__Your instructions__
Convert only part of the data below into a numbered list with blank lines left out: begin at the line that contains "True or false: Duration" and stop after the line that contains "What is the".

====== Exercise materials ======

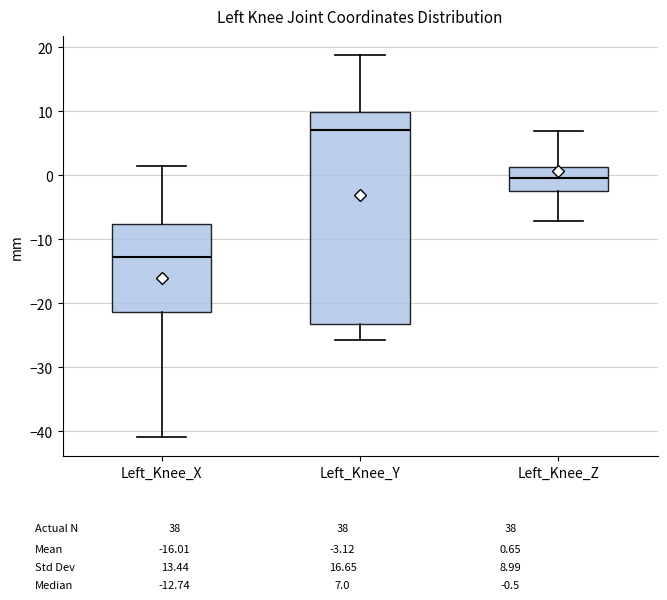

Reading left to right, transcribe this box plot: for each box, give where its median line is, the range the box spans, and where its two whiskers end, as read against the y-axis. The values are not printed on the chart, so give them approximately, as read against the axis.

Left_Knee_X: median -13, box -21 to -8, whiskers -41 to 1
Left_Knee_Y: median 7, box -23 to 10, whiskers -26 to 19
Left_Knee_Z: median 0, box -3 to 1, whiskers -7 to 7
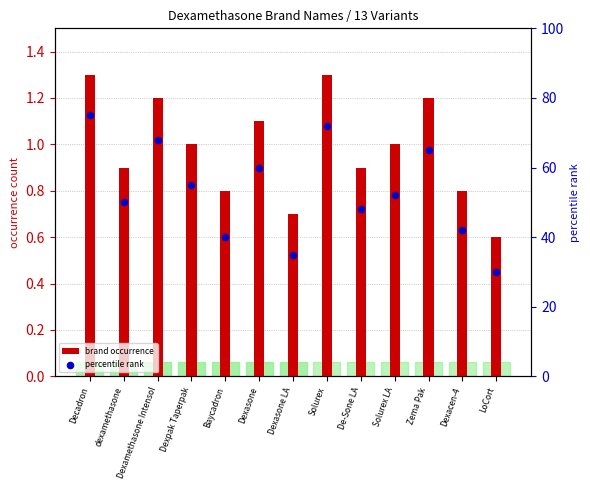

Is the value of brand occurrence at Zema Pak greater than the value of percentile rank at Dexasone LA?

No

======
====== Exercise materials ======

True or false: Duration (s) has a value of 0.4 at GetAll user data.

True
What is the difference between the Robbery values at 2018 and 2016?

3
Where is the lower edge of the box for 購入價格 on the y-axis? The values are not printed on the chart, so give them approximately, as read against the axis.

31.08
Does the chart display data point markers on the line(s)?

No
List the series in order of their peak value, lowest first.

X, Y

======

__Answer to this problem__
1. True or false: Duration (s) has a value of 0.4 at GetAll user data.
2. True
3. What is the difference between the Robbery values at 2018 and 2016?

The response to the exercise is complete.